Di, 05.07.2022 , 10:58 Uhr

Baden-Württemberg: Viel zu wenige Fachkräfte für Ganztagsbetreuung in Schulen

Wenige Jahre vor der schrittweisen Einführung des Rechtsanspruchs auf Ganztagsbetreuung in der Grundschule steuert Baden-Württemberg auf einen massiven Fachkräftemangel hin. Zwischen dem prognostizierten Bedarf und dem voraussichtlichen Angebot an Fachkräften klafft zum Ende des Jahrzehnts eine Lücke von mehr als 12 000 Fachkräften, wenn für jedes Kind ein Platz mit einer Förderung von 40 Wochenstunden vorhanden sein soll. Das geht aus dem «Fachkräfte-Radar für KiTa und Grundschule 2022» der Bertelsmann-Stiftung hervor, der an diesem Dienstag vorgestellt wird.

Der Rechtsanspruch stelle das Land vor erhebliche Herausforderungen, bilanzieren die Fachleute. «Baden-Württemberg muss gemeinsam mit allen Verantwortlichen sofort eine langfristige Fachkräfteoffensive auf den Weg bringen, damit zumindest im nächsten Jahrzehnt ein ausreichendes Personalangebot verfügbar ist», warnt Kathrin Bock-Famulla, Expertin für frühkindliche Bildung der Stiftung. Laut Prognose sollten nur fast 3000 Fachkräfte bis 2030 zusätzlich verfügbar sein.

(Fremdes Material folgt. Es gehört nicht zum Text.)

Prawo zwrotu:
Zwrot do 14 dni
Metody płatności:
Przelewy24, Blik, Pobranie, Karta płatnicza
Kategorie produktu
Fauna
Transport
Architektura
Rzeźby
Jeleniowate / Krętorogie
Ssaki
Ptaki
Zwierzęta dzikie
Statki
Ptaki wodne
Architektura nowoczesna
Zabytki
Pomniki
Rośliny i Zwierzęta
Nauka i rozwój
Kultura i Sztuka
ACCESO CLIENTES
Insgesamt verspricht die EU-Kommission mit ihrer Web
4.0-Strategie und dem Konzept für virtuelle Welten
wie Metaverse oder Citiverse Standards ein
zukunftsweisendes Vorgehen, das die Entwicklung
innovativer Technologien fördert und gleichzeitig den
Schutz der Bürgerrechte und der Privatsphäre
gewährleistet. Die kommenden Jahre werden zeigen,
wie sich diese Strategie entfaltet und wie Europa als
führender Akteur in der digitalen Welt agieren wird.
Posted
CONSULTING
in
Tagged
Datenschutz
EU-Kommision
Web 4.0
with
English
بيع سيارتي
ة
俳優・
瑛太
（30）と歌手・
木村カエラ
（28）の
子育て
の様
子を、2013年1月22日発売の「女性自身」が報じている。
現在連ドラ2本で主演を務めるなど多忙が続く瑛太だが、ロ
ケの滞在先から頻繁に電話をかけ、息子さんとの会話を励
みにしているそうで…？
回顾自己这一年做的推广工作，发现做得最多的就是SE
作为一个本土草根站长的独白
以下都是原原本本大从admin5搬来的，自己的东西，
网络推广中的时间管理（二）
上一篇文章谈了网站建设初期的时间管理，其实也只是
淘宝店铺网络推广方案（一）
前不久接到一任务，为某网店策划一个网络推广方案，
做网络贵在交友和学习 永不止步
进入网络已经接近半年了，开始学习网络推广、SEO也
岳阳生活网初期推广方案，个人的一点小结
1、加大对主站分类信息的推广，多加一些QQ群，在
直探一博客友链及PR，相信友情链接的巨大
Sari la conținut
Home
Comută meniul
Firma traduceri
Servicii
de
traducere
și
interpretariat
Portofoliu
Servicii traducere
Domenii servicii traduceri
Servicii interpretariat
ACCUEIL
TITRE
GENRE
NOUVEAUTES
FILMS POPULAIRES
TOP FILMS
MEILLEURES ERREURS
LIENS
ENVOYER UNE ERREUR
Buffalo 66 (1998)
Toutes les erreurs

In der Studie spielen die Expertinnen für Baden-Württemberg mehrere Szenarien durch. Laut Radar nutzen im Südwesten 45 Prozent der Kinder im Grundschulalter ein Ganztagsangebot, 16 Prozent ein sogenanntes Über-Mittags-Angebot, das bis etwa 14.30 Uhr zur Verfügung steht. In den ostdeutschen Bundesländern zum Beispiel liegt der Schnitt der Teilhabequote bei rund 86 Prozent. Würde dieser auch in Baden-Württemberg angestrebt, so fehlten laut Radar immer noch 9100 Fachkräfte. Und selbst wenn weiterhin ein Teil der Kinder die kürzere Über-Mittags-Betreuung in Anspruch nähme, läge der Personalmangel immer noch bei 6000.

In allen Szenarien sei bis 2030 in Baden-Württemberg eine erhebliche Fachkräftelücke zu erwarten, warnen die Expertinnen. Allerdings fehlen auch die Plätze: Soll bis 2030 für jedes Kind im Grundschulalter ein Platz zu haben sein, müssten fast 190 000 Plätze neu geschaffen werden. Und selbst bei einer ostdeutschen Quote wären es laut Studie immer noch mehr als 130 000. Die Informationslage über die Angebote der ganztägigen Förderung durch die Schulen sei aber sehr lückenhaft, schränken die Fachleute ein. Es fehlten Angaben über den zeitlichen Umfang und die Personalausstattung, kritisierten sie.

Der Rechtsanspruch auf Ganztagsförderung für Grundschulkinder ist seit 2021 im Ganztagsförderungsgesetz verankert. Er umfasst 40 Wochenstunden inklusive Unterricht und gilt für Kinder von der 1. bis zur 4. Schulklasse. Er soll gestaffelt eingeführt werden: Vom Schuljahr 2026/2027 an greift er bei Schülerinnen und Schülern der 1. Klasse, von 2029/2030 an bei allen Grundschulklassen.

Erst vor knapp einem Jahr hatte die Bertelsmann-Stiftung ihren Finger in eine andere Wunde gelegt und vor einem dramatischen Personalmangel in der Kinderbetreuung gewarnt. Bis zum Jahr 2030 müssten die bestehenden Ausbildungskapazitäten fast verdoppelt werden, um den Bedarf kindgerecht zu erfüllen und Kitas auch weiter mit dem heutigen Personalschlüssel auszustatten, hatte der «Fachkräfte-Radar für KiTa und Grundschule» im August vergangenen Jahres vorgerechnet. Es werden demnach mehr als 33 000 weitere Erzieherinnen und Erzieher fehlen, andere Szenarien gehen sogar von mehr als 41 000 aus.